AVAILABLE DATA section start

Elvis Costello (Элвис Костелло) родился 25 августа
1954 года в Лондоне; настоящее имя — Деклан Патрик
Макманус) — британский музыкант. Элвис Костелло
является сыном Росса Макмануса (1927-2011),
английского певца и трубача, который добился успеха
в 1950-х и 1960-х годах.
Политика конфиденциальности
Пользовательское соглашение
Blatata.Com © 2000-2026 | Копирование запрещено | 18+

AVAILABLE DATA section end

| TASK BRIEF |
Your answer should be one number: the count of lines holding "Элвис" in the listing.

| ANSWER SPACE |
2